Task goal:
Reproduce every row below word for word, leaving out the pictures.

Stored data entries
= Beginning of Section =
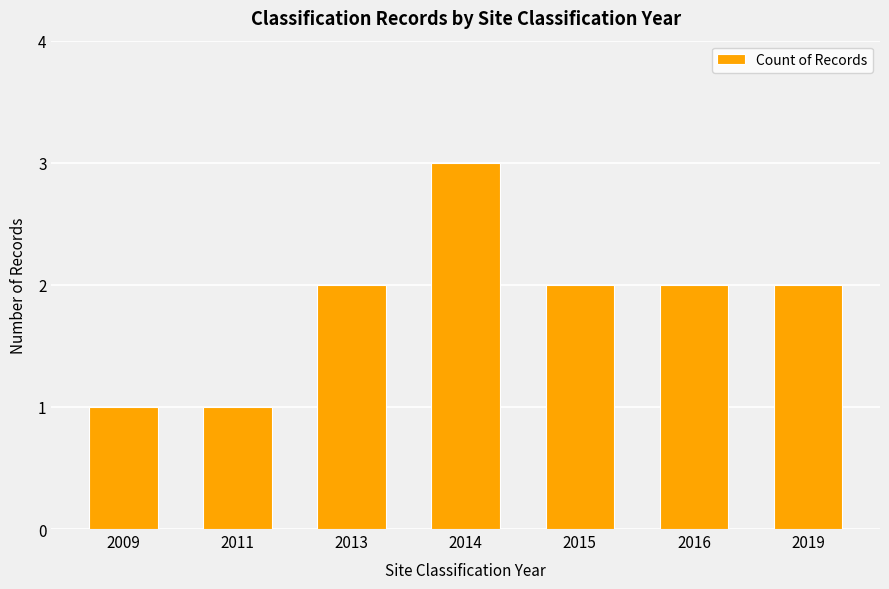

What is the sum of all values?

13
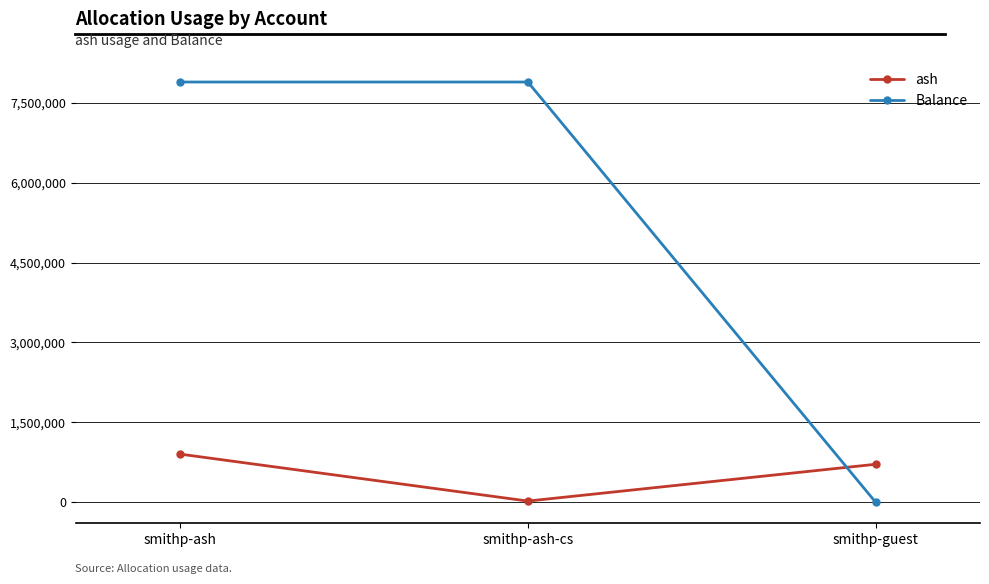

The value of Balance at smithp-guest is 4220437.6. True or false?

False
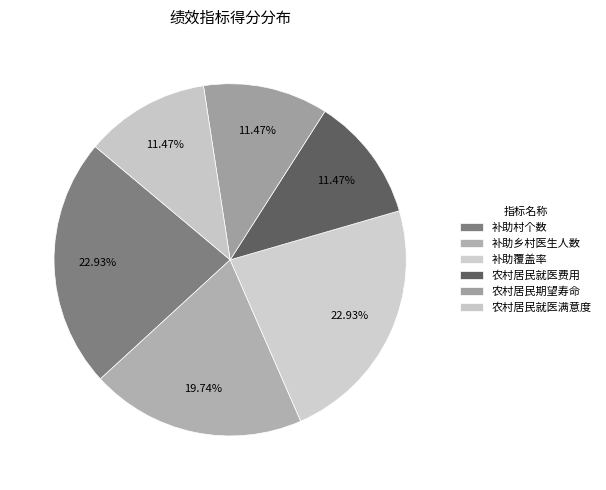

Approximately how many times larger is the value at 农村居民期望寿命 compared to 补助乡村医生人数?

0.6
= End of Section =
Completed exercise:
What is the sum of all values?

13

The value of Balance at smithp-guest is 4220437.6. True or false?

False

Approximately how many times larger is the value at 农村居民期望寿命 compared to 补助乡村医生人数?

0.6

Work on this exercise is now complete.